Well, I looked into this during an investigation I did for the BBC and I was surprised by what I found. Thanks to GDPR, which you might remember coming in a couple of years ago, and something called a ‘subject access request’, each of us has the right to see a copy of all the personal data that companies hold about us. I asked every company I could think of and about 20 came back to me. These companies weren’t the likes of Google or Facebook; they came from a shadow world of data brokers, data enrichers and data sellers. One of the misconceptions people have is that the primary data gatherers are companies they’ve heard of and have a relationship with – Google, Amazon, Uber and so on – but what I learnt was that most of the data about me was held and traded by companies I’d never heard of before.
What sort of data do these shadowy companies hold and what do they do with it?
From those companies, I got back around 7,000 pages worth of data about myself – and remember that’s only 20 companies. I requested data from around 80 in total. You might think this data is simply the data that’s been collected in the course of you using a service. Actually, a lot of it is a next level of data: it’s data that’s been generated on the basis of the data you’ve handed over as you use that service; what you hand over has been used to predict things about you that you haven’t revealed. Data companies are modelling you, trying to segment you, to establish probabilities and likelihoods about you. This is where this data can go off in some extremely weird directions. I’m looking at my data now and it’s telling me there’s a 23% chance I’m interested in gardening, yet my animal and nature awareness level is low. There’s a prediction about the age of my boiler in here. The data even told me I had no regular interest in book reading, which was a little hard to take as I was writing a book. On the basis of my online browsing habits, I was also included in a segmentation for a Netmums ‘Women Trying To Conceive’ event.

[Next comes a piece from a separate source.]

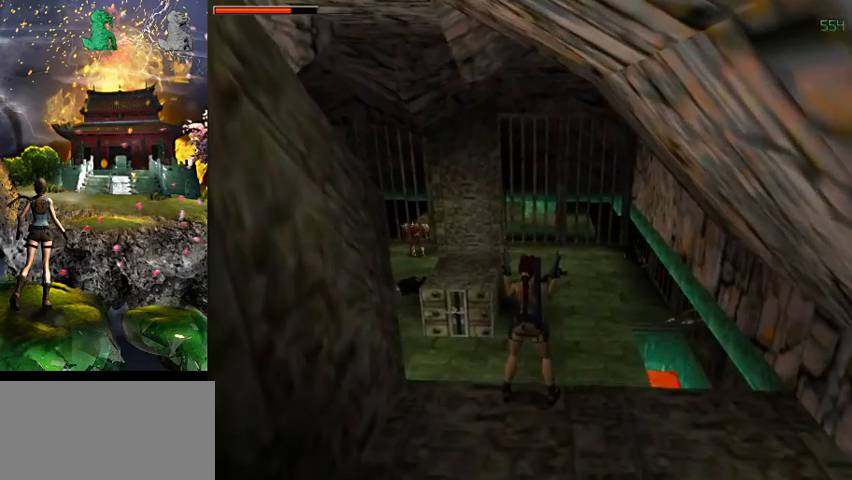
{"keys": ["act"], "events": [[134, "act", "up"], [234, "act", "down"]]}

If the predictions are wildly inaccurate, is there anything to worry about?
What I found was a very distorted, Alice in Wonderland version of myself. It was often very funny and it says something about how these companies are often selling garbage rather than amazing insights about us. But some of the analysis was a bit sharper. I saw probabilities for me using the internet to gamble and spending money on alcohol. These are things you probably don’t want unscrupulous companies using to target potentially vulnerable people.
Where do they get the original data from?

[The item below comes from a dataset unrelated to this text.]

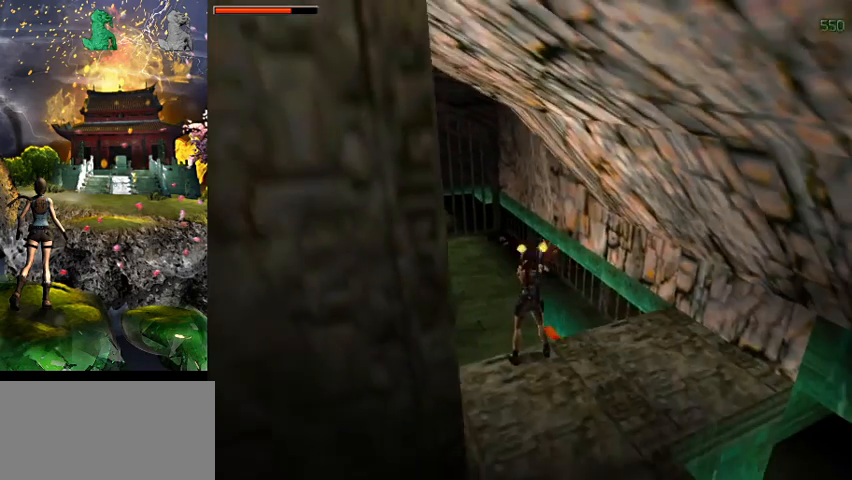
{"keys": ["act"], "events": []}
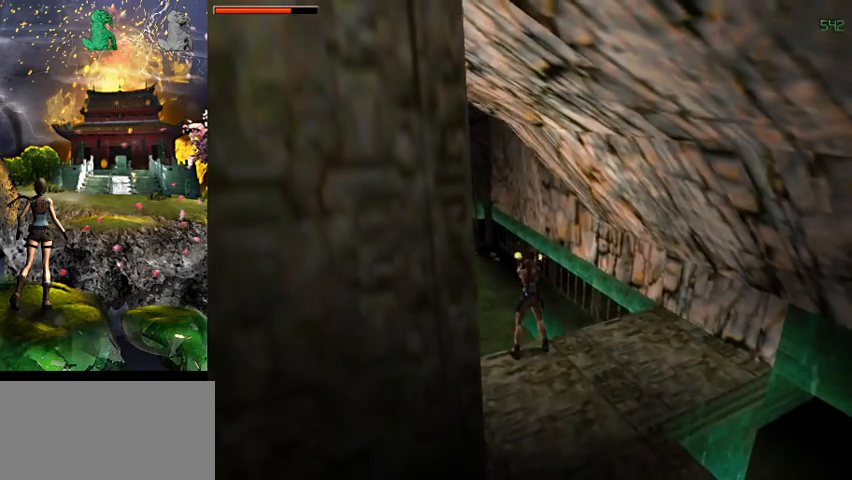
{"keys": ["act"], "events": []}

Just have a look at the number of cookies that are tracking you on the average news website – there are a lot of different actors collecting your data. There are also a lot of companies whose business models aren’t what they seem. Free apps on your phone are often monetised by their owners passing on the data they gather. Navigation service apps, for example, often exist primarily to track large amounts of people travelling around, say, London and identifying travel hotspots. None of this is necessarily that sinister, but my biggest gripe about the whole industry is its secrecy. What’s actually happening is very hidden from most people and we have very little opportunity to understand it, to challenge it or to opt out of it. In Europe, GDPR now governs a lot of what’s going on and makes it a lot riskier for companies to do this in Europe, but the situation’s a lot worse for consumers in the US, China and Russia.

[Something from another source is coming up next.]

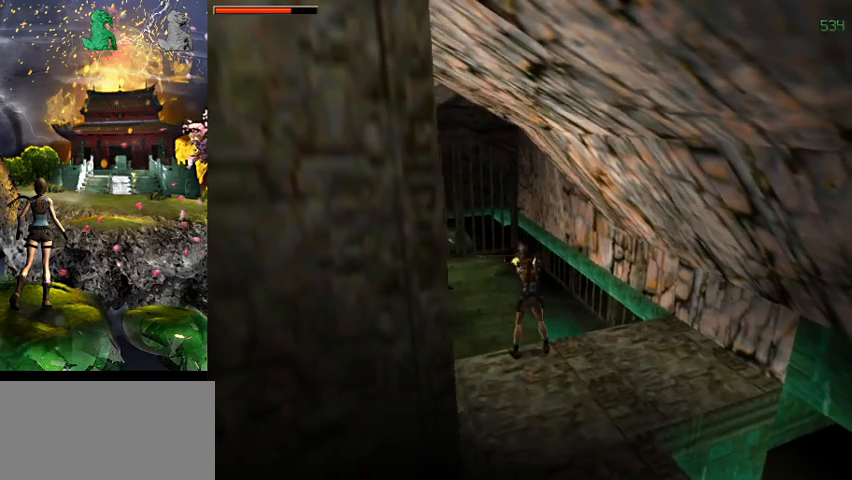
{"keys": ["act"], "events": []}
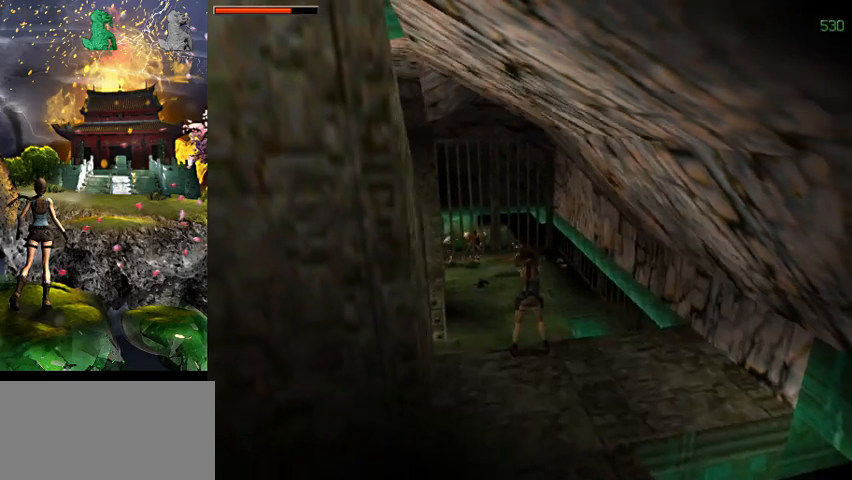
{"keys": ["act"], "events": []}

Also right now, the Internet of Things (from smart fridges to fitness trackers) is creating vastly more data sources. During the investigation, I spoke a lot to the Systems & Algorithms Lab at Imperial College London. They were studying a robot hoover, which was running around the lab, collecting information about the floor plan and sending it off to China. But you only knew it was sending data to China if you had dug into the software like they had in the lab. One of the more sinister things they showed me was a webcam that was hard-coded (i.e. couldn’t be altered) to send streams to a location in China.